Raadio Taalinn
- Estonia;
- Frequency: 103.5 MHz

Programming
- Languages: English French

Ownership
- Owner: Eesti Rahvusringhääling
- Sister stations: Vikerraadio, Raadio 2, Klassikaraadio, Raadio 4

History
- First air date: November 1, 1992; 33 years ago

Links
- Webcast: otse.err.ee/k/raadiotallinn
- Website: raadiotallinn.err.ee

= Raadio Tallinn =

Raadio Tallinn ('Radio Tallinn') is an Estonian radio station which is managed by Estonian Public Broadcasting (formerly Estonian Radio).

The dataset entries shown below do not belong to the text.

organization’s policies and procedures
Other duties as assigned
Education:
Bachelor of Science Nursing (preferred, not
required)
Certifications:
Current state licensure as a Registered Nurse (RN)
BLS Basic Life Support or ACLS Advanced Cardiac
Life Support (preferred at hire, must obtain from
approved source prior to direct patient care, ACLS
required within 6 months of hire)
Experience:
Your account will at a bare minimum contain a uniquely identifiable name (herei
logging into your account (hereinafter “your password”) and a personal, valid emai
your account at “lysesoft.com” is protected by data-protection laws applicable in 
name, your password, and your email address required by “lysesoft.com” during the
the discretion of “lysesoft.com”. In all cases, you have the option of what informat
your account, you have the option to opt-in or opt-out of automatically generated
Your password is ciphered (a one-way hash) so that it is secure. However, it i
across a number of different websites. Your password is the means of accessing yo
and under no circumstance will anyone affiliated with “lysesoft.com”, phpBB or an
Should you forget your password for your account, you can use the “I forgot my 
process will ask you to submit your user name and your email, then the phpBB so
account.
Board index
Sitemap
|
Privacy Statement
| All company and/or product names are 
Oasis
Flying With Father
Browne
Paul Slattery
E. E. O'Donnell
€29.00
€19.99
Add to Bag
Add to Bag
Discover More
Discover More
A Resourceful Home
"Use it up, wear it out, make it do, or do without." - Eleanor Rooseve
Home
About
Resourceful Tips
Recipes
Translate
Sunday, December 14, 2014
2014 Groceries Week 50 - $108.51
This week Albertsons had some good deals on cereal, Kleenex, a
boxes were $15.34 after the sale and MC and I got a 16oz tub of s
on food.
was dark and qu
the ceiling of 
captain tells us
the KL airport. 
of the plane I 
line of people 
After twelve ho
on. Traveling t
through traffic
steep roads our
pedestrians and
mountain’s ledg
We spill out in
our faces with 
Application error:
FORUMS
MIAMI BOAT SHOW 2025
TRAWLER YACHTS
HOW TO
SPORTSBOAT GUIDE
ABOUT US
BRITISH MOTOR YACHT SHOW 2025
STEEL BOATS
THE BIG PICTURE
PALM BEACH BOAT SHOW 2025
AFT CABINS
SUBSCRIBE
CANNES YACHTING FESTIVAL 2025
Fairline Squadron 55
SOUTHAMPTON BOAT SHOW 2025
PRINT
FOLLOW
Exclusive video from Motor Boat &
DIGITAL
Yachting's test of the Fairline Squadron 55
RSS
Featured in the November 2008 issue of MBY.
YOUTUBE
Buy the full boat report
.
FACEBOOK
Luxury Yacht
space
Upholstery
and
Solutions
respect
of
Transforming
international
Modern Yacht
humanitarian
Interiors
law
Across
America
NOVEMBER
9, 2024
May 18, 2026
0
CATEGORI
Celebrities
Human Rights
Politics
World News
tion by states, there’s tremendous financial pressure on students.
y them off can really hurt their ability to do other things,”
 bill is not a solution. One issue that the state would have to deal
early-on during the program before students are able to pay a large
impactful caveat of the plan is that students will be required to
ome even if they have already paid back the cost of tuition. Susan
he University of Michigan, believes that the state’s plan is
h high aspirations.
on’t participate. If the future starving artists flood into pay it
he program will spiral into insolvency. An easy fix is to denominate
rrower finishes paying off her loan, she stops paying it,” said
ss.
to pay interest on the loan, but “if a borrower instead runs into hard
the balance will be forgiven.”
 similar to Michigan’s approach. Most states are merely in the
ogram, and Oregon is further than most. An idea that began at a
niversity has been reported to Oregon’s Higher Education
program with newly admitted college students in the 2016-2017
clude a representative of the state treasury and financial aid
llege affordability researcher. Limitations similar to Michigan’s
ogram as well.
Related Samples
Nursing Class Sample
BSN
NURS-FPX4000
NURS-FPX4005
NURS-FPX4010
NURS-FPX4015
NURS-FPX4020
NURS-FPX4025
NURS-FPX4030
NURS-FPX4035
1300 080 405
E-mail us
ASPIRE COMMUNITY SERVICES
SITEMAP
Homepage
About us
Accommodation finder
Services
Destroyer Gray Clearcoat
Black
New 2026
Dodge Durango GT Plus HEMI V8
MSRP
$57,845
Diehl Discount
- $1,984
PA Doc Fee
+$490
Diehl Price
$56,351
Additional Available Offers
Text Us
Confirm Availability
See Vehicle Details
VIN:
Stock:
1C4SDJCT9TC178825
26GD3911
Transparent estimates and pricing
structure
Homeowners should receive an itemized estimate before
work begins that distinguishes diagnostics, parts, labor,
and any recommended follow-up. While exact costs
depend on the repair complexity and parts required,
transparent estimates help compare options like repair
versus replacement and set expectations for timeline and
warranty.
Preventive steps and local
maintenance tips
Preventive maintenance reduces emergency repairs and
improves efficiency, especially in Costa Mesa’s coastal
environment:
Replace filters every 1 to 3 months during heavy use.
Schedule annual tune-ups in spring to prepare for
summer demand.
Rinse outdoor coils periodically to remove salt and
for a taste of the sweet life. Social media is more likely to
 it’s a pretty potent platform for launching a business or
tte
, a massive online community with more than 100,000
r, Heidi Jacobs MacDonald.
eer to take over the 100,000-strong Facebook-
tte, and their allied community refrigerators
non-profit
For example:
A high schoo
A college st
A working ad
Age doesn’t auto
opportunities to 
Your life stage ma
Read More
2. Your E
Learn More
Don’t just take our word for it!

Receivable only in Tallinn, the station mainly relays output produced by the BBC World Service and Radio France Internationale.

==History==
The station was created as a joint venture between Tno (Raadio KUKU) and Vasa (Viimsi Raadio), alongside the Tallinn municipal government. At launch, it broadcast in Finnish, Russian and English.

On 15 May 2006, since the audience of BBC, DW and RFI programs was "near zero", the station started airing ambient music daily from 9am to 6pm. Plans to turn it into Eesti Raadio's fifth full-fledged network were underway; at the time, it was still technically part of Vikerraadio. The station began streaming on ER's website on 3 July 2006. In February 2007, it was used as a secondary station for ER's carriage of the World Cross Country Ski Championship in Sapporo.